Task requirements
Set down, without alteration, the lines from the one that contains "(689, 385) = (741, 566): brown" through the final line of the material below.

Dataset section
[Start of Attachment]
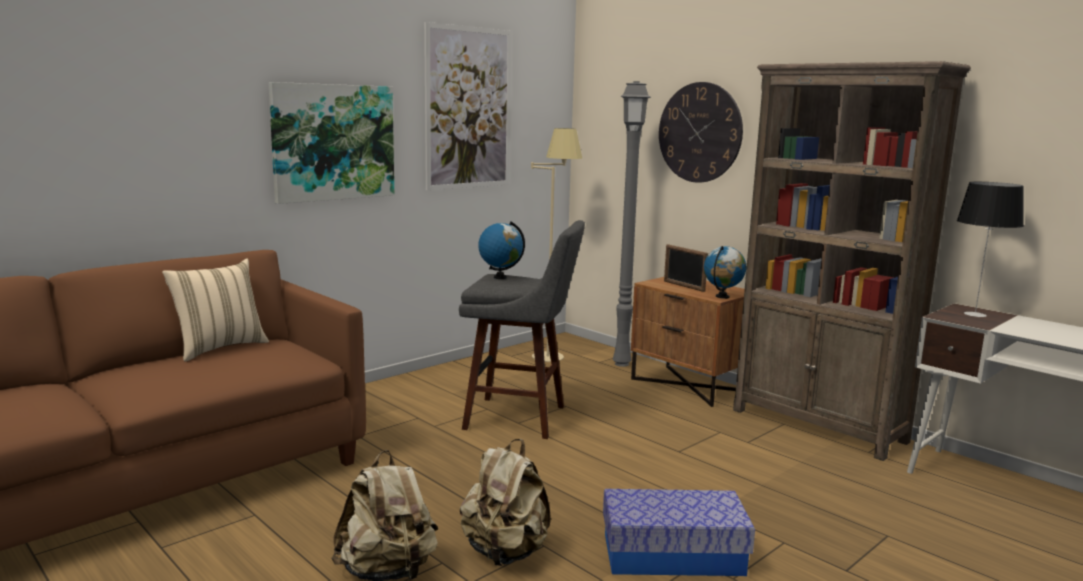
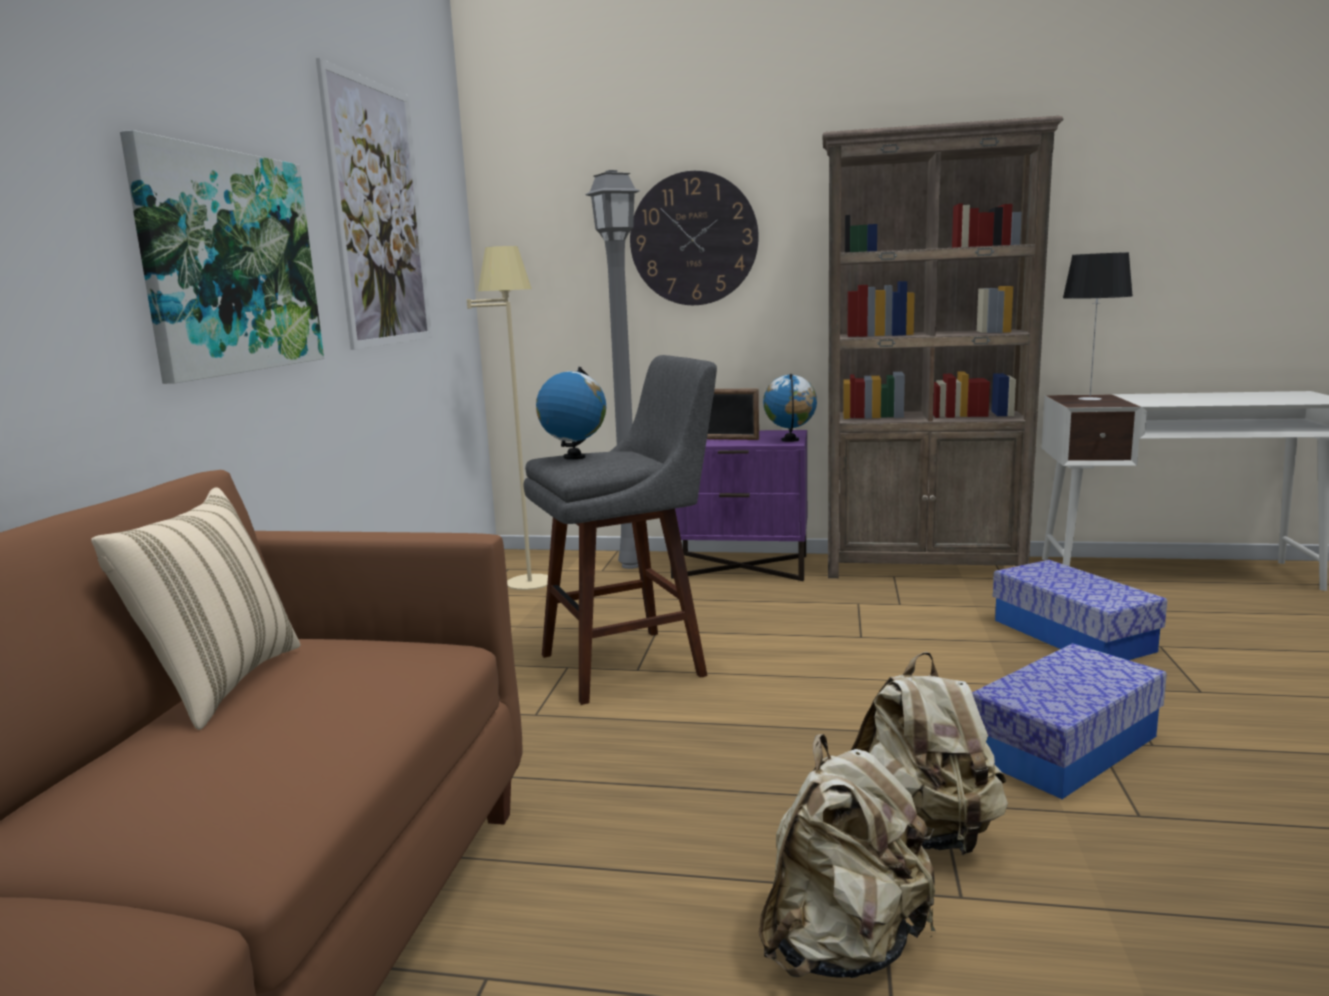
camera: 35 degrees left, 0 degrees up
(689, 385) = (741, 566): brown nightstand -> purple nightstand
(832, 504) = (1072, 635): none -> storage box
[End of Attachment]
Answer box
(689, 385) = (741, 566): brown nightstand -> purple nightstand
(832, 504) = (1072, 635): none -> storage box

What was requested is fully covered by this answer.